7月3日(火) [『歎異抄』を読む(その49)]

 では第3章に進みます。『歎異抄』の中で一番有名な箇所です。まず全体を通して読んでみましょう。
 善人なをもて往生をとぐ、いはんや悪人をや。しかるを世のひとつねにいはく、悪人なを往生す、いかにいはんや善人をやと。この条、一旦そのいはれあるににたれども、本願他力の意趣にそむけり。そのゆゑは、自力作善のひとは、ひとへに他力をたのむこころかけたるあひだ、弥陀の本願にあらず。しかれども、自力のこころをひるがへして、他力をたのみたてまつれば、真実報土の往生をとぐるなり。煩悩具足のわれらは、いづれの行にても生死をはなるることあるべからざるをあはれみたまひて、願ををこしたまふ本意、悪人成仏のためなれば、他力をたのみたてまつる悪人、もとも往生の正因なり。よて善人だにこそ往生すれ、まして悪人はと、おほせさふらひき。
 善人でさえ極楽往生できるのです、救われるのです。まして悪人ならなおさら往生できます。ところが世の人たちはこう言うのがつねです。悪人でさえ往生するのだから善人ならなおさらだと。この言い分は一応筋が通っているようですけれど、弥陀の本願他力のこころに反します。どうしてかと言いますと、自分の力で善いことをして救われようとする人は、一筋に他力におまかせしようとする気持ちがありませんから、弥陀の本願に沿いません。
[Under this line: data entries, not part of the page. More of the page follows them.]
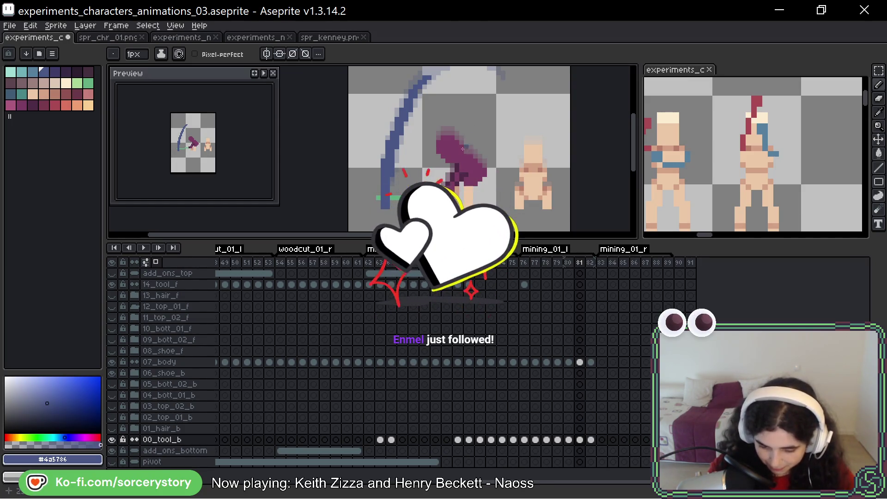
{"action": "mouse_move", "coordinate": [508, 123]}
{"action": "left_mouse_down"}
{"action": "mouse_move", "coordinate": [508, 111]}
{"action": "mouse_move", "coordinate": [507, 132]}
{"action": "left_mouse_up"}
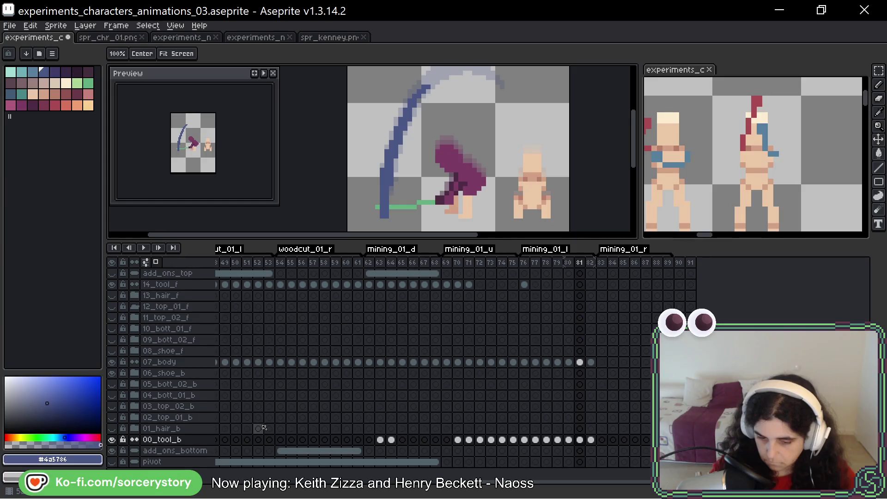
- Play and stop the animation, then zoom out with the pencil active
{"action": "key", "text": "Return"}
それでも、自分の力で救いを獲得しようという気持ちを翻して、他力におまかせすれば、真実の浄土へ往生できるのです。煩悩にまみれたわれらは、どんな修行によっても生死の迷いから離れることができないのを哀れんでくださって、願を起こしてくださったその本意は、われら悪人が往生して成仏するためなのですから、他力におまかせするしかないわれら悪人こそ、もともと往生の正客、主賓なのです。という訳で、善人でさえ往生するのだから、ましてわれら悪人はなおさらだと言われたのです。